Vers midi, le temps s’assombrit. Le grand-père déclara que la neige allait arriver plus vite qu’il ne pensait. Ils pressèrent les bêtes. Bientôt des minuscules flocons de neige dure se mirent à les fouetter au visage. Koubaye qui clignait des yeux pour éviter la douleur, fit comme son grand-père entourant sa tête avec son écharpe. Bientôt, ils ne furent plus que deux silhouettes blanches poussant en avant des animaux qui avaient la forme de grosses boules de neige. Heureusement, ils arrivèrent dans une petite vallée encaissée qui les protégea. Le grand-père prit la tête du troupeau et se dirigea vers un amas rocheux. Il en commença l’escalade et disparut derrière un des blocs. Le bélier l’avait suivi. Koubaye vit disparaître toutes les bêtes. Il trouva la chose extraordinaire. Elles passaient derrière le rocher et ne réapparaissaient pas de l’autre côté. Il continua à encourager de la voix les animaux qui s’égaraient. Il fut le dernier à escalader le pierrier. C’est là qu’il découvrit la faille. Il suivit le dernier chevreau qu’il poussa un peu pour le faire entrer dans ce tunnel sombre. Il avança avec précaution, laissant ses yeux s'habituer au noir. Il marcha ainsi, tâtonnant, butant contre les bêtes qui n’avançaient pas et qu’il devait pousser. Il entendit au loin le bruit du briquet qu’on battait, puis le souffle de celui qui attise le feu. Il vit alors une faible lueur plus loin devant lui. Avec précaution, il se dirigea vers la lueur tremblotante d’un feu qui débutait. Il déboucha dans une salle plus vaste. Son grand-père dans un coin attisait le feu :
   - Ferme derrière-toi mon garçon !
Koubaye se retourna pour voir ce qui pouvait servir de porte. Il trouva des branches d’épineux bien sèches, qu’il tira au milieu du passage. 

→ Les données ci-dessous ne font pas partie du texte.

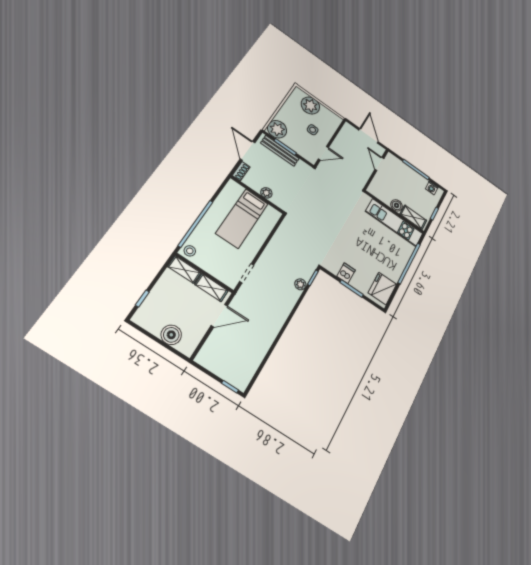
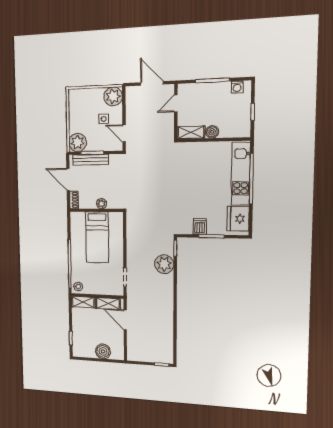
plant: (310, 106) -> (113, 96), moved
door: (323, 153) -> (124, 133), swing flipped
door: (379, 164) -> (176, 103), hinge flipped
shelving: (413, 217) -> (191, 132), moved
kitchen unit: (394, 223) -> (241, 174), moved, turned 90
plant: (300, 284) -> (164, 264), width x1.87, depth x1.87
door: (219, 316) -> (125, 320), swing flipped

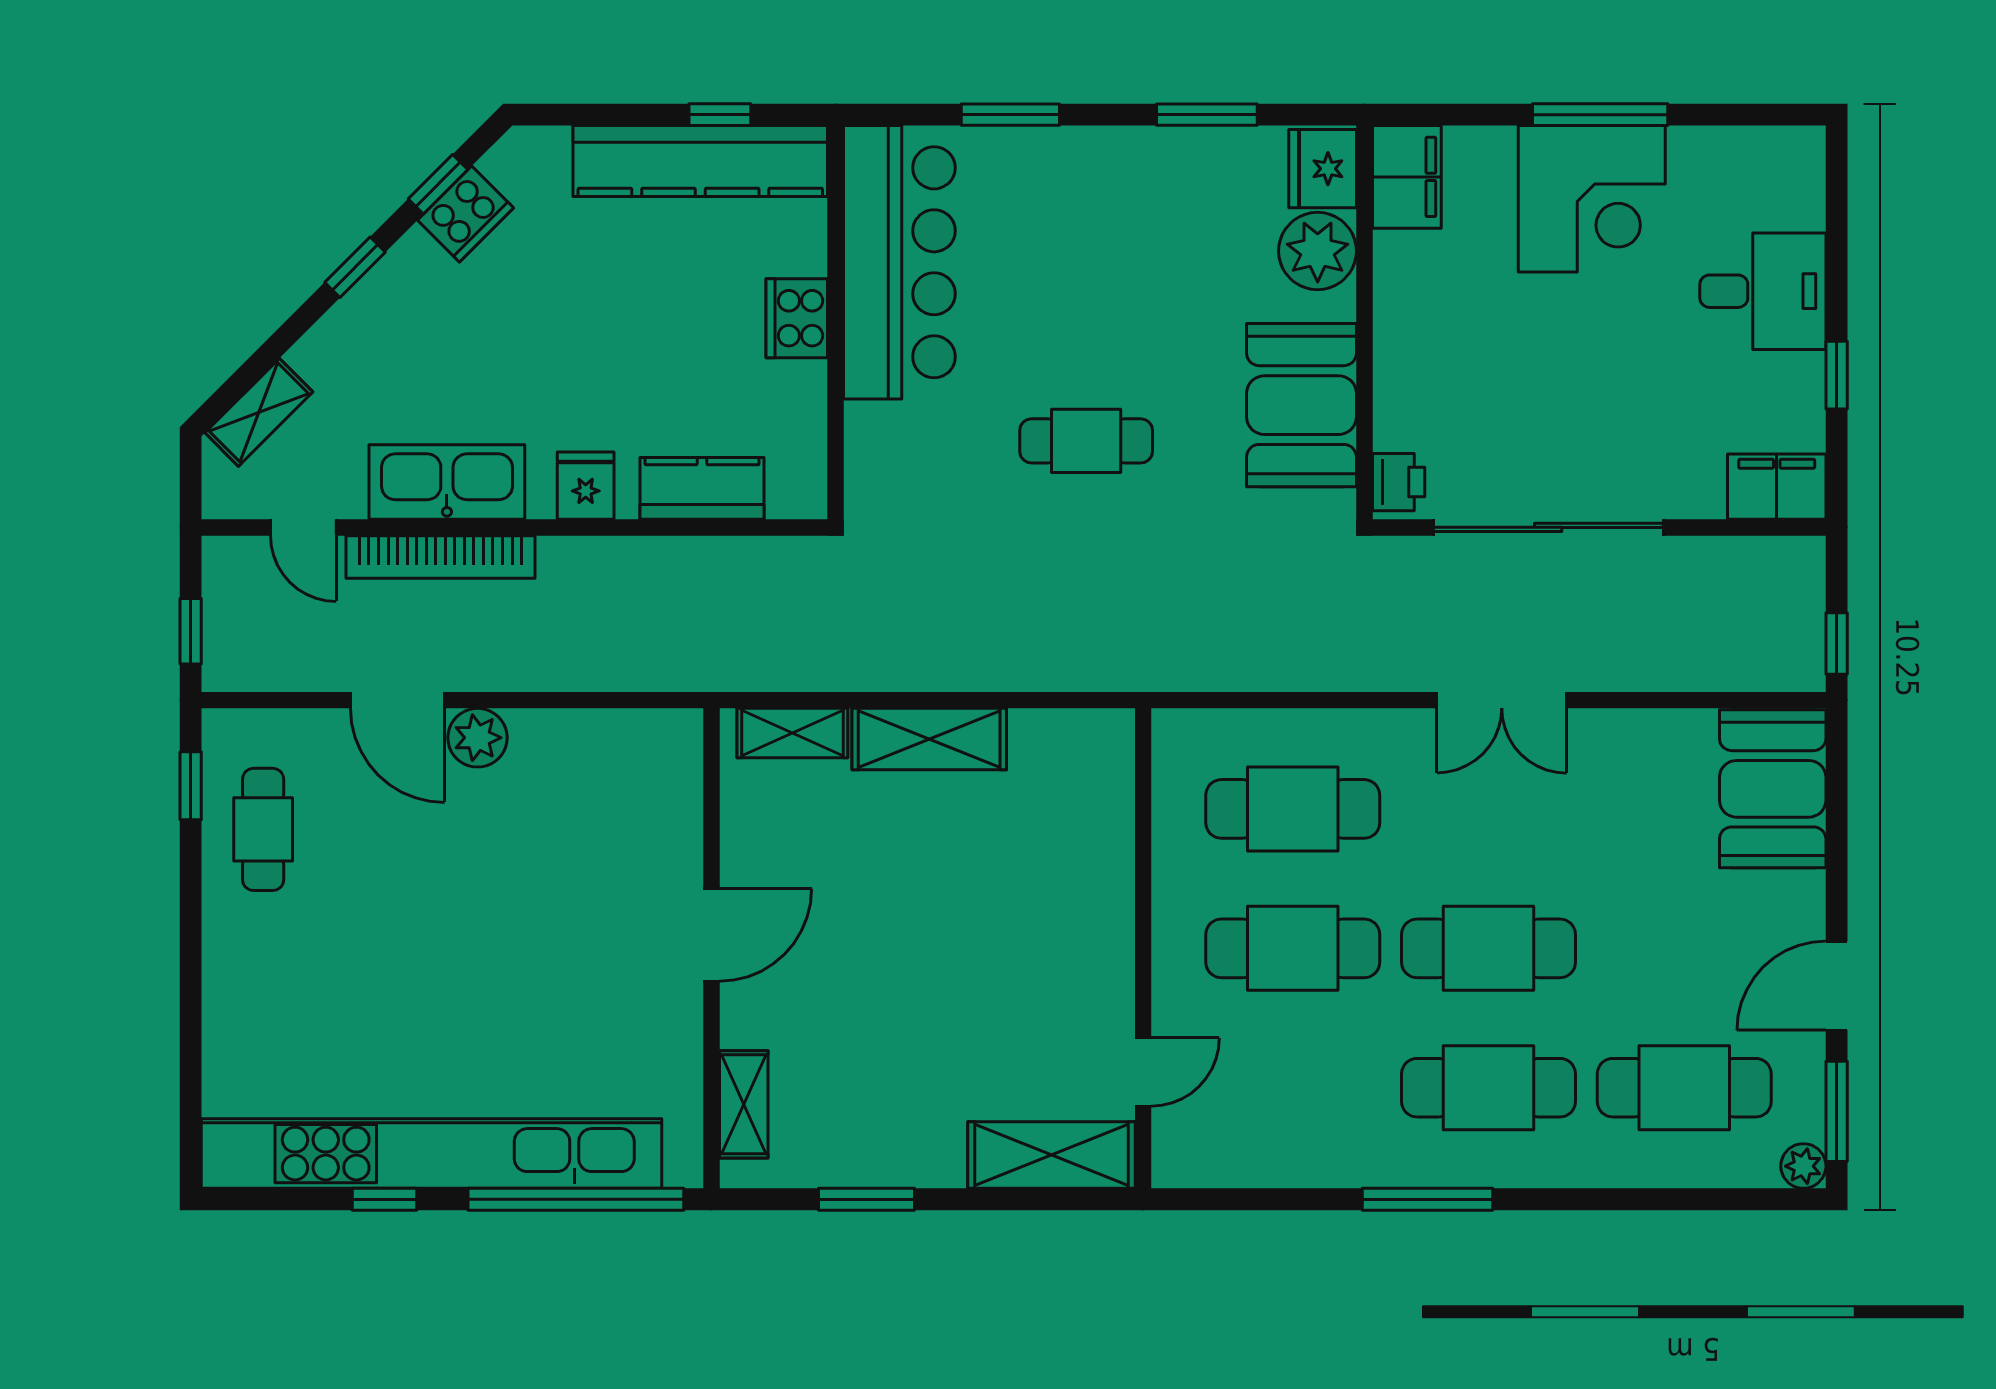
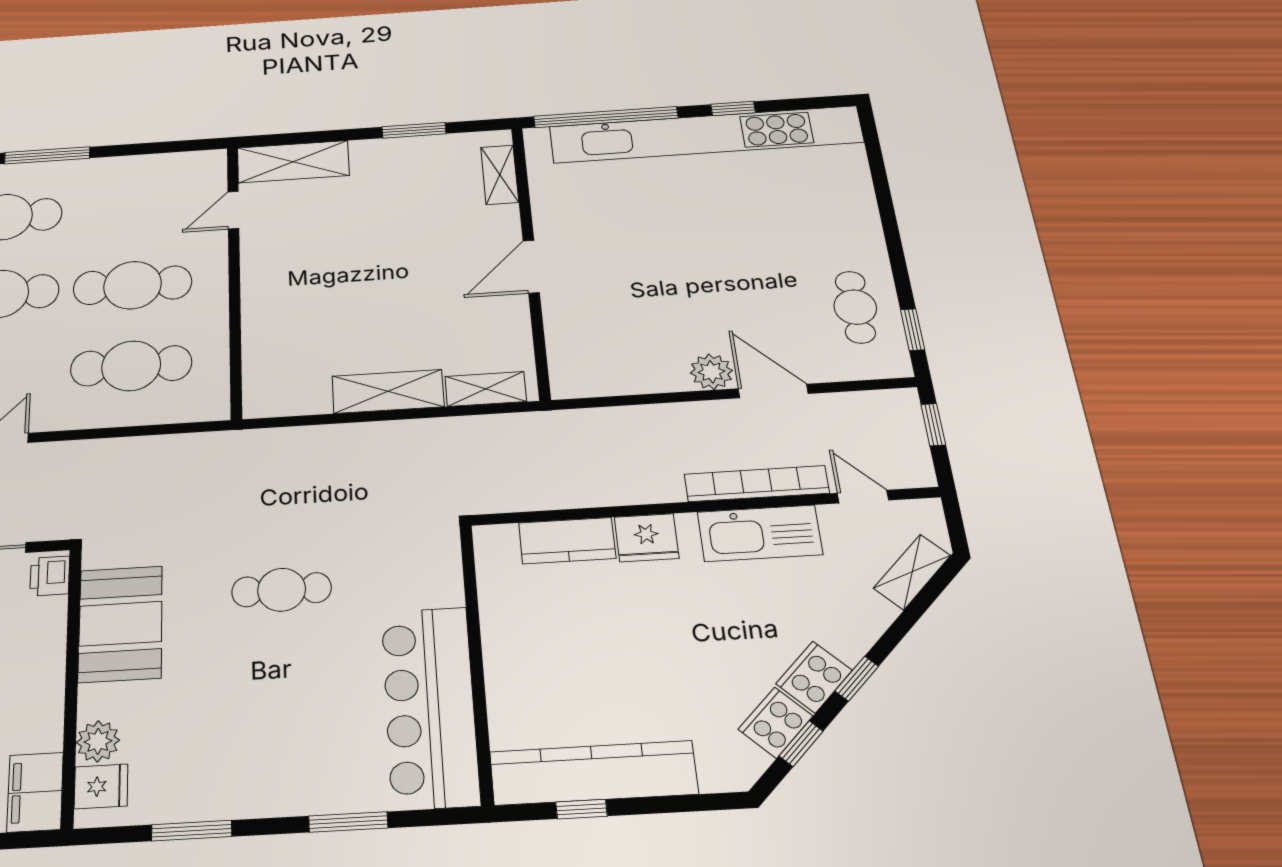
fridge: (1323, 169) -> (101, 786), width x0.72
plant: (1318, 251) -> (98, 741), width x0.73, depth x0.73
cooker: (797, 318) -> (814, 677), moved, turned -135
fridge: (586, 486) -> (647, 538), width x1.38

   - Mieux que ça, Koubaye ! Je ne voudrais pas que les bayagas puissent passer.
Koubaye jeta un regard inquiet vers le tas de branches. Il fit de son mieux pour obstruer complètement le passage, même s’il se piqua les mains. Il ne comprenait pas bien ce qu’étaient les bayagas, mais n’avait aucune envie de les rencontrer.
   - Il faut que la tempête passe, dit le grand-père. On va rester ici pour la journée.
   - Et grand-mère ?
   - La maison est solide et elle a des provisions.
   - On est où ici ?
  - Ces grottes ont été découvertes, il y a bien longtemps. Le père du père de mon père et ses aïeux les ont agrandies et aménagées petit à petit. Maintenant, on pourrait y loger tout le troupeau. Il y a d’autres entrées plus loin pour les chevaux ou les vaches. Mais en attendant, on va manger.